** INSTRUCCIONES DE TRABAJO **
Por favor, repite sin cambios todo lo que va desde "Yuri Escalante Betancourt" hasta "y bajo control." en el texto sobre el racialismo que aparece más abajo.

El racialismo del poder judicial contra los sistemas autónomos de justicia

Yuri Escalante Betancourt

México. Casi todos los gobiernos del mundo niegan o banalizan el racismo. Los más desfachatados sostienen que sus legislaciones proclaman la igualdad y prohíben la discriminación, luego entonces, no tiene porque existir la supremacía racial. Otros, que son los más, aceptan que en sus países existen “incidentes” de odio racial o discriminación, pero aislados, no sistemáticos, atendibles y bajo control.

        Una postura similar asume México. En sus informes a organismos internacionales reconoce que persisten prácticas discriminatorias, pero las atenúa afirmando que son remanentes de un pasado colonial. De hecho, este argumento le sirve para justificar lo difícil de mitigar la desigualdad económica entre los indígenas y el resto de la nación. Pese a todo, concluye, hoy cuenta con disposiciones legales e instituciones que protegen y aseguran los derechos de las minorías.

        Con estos argumentos lo que se demuestra es que los Estados no entienden o no tienen intenciones de resolver las evidencias del racismo. En efecto, como los gobiernos reducen la xenofobia y la etnofobia a hechos cotidianos protagonizados por personas, sólo visualizan las consecuencias, mas no las causas por las que se reproduce y perpetúa el racismo.

Y es que donde existen prácticas racistas, hay detrás un sistema ideológico y socioeconómico que jerarquiza a la sociedad en grupos superiores e inferiores. De ahí que, como propone Tzvetan Todorov, una cosa son las conductas y eventos de odio, que llama racismo, y otra las doctrinas, los valores, las normas y las instituciones que sostienen las estructuras de dominación basadas en clasificaciones étnicas, que llama racialismo. Los estados se limitan a “condenar” el racismo (o sea, las prácticas), en tanto que las representaciones e instituciones racialistas se reproducen sin control en el aula, los medios de comunicación, las cámaras legislativas y el propio aparato de Estado.

        El análisis anterior no es una postura teórica o académica. Se trata de un tema añejo, discutido en infinidad de foros mundiales y que incluso está enunciado en los tratados internacionales sobre la eliminación de la discriminación racial. En efecto, de acuerdo con estas convenciones, existe una amplia responsabilidad de los estados en la perpetuación del racismo y la dominación basada en la supremacía de raza, étnica o nacional.

        Justamente por eso, la Convención sobre la eliminación de todas las formas de discriminación racial (1965), suscrita por México, no trata de los derechos de las personas, pues consiste en un instrumento que dispone las estrategias políticas contra el racismo que deben implementar y acatar los estados. No haremos aquí una revisión de esta Convención; basta citar un par de incisos del artículo 2:

a)   Cada Estado parte se compromete a no incurrir en ningún acto o práctica de discriminación racial contra personas, grupos de personas o instituciones y velar para que todas las autoridades públicas, nacionales y locales, actúen de conformidad con esta obligación;

c)   Cada estado parte tomará medidas efectivas para revisar las políticas gubernamentales nacionales y locales, y para enmendar, derogar o anular las leyes y disposiciones reglamentarias que tengan como consecuencia crear la discriminación racial o perpetuarla donde ya exista;

¿Por qué esto debe ser así? Simplemente porque la memoria y la experiencia nos dicen que el apartheid, el nazismo, el colonialismo y el nacionalismo monocultural que exterminó, segregó o asimiló a cientos de pueblos, fueron promovidos, diseñados y dirigidos por los propios Estados. Ésta, y no otra, es la fábrica que maquila el racialismo.

** LOS DATOS **
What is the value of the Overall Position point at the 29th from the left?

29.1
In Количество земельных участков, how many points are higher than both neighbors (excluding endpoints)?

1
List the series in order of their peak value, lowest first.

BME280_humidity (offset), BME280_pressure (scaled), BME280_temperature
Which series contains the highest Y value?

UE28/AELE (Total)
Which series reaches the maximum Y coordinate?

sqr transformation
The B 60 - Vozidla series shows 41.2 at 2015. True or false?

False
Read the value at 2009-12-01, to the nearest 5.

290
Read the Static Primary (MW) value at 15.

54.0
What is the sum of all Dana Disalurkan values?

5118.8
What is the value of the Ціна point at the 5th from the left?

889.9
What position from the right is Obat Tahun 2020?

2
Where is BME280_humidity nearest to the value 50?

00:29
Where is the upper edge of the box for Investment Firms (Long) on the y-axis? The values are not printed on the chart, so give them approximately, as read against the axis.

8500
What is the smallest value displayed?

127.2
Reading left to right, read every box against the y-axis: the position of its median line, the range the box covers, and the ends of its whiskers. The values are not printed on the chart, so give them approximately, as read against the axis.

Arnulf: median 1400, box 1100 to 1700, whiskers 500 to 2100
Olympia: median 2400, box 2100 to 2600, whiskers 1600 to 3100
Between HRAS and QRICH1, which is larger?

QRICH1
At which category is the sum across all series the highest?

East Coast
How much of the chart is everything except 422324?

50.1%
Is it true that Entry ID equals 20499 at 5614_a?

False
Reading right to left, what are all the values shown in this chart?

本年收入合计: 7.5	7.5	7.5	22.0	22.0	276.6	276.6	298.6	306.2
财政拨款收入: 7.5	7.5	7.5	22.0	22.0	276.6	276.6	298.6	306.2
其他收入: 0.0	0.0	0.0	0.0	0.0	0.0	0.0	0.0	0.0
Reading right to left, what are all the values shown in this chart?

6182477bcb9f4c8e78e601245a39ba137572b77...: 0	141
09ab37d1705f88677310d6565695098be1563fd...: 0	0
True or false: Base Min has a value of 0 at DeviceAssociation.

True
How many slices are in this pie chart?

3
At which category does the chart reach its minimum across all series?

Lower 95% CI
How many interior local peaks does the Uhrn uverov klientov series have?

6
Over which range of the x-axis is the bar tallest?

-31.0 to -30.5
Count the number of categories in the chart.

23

** SOLUCIÓN DEL PROBLEMA **
Yuri Escalante Betancourt

México. Casi todos los gobiernos del mundo niegan o banalizan el racismo. Los más desfachatados sostienen que sus legislaciones proclaman la igualdad y prohíben la discriminación, luego entonces, no tiene porque existir la supremacía racial. Otros, que son los más, aceptan que en sus países existen “incidentes” de odio racial o discriminación, pero aislados, no sistemáticos, atendibles y bajo control.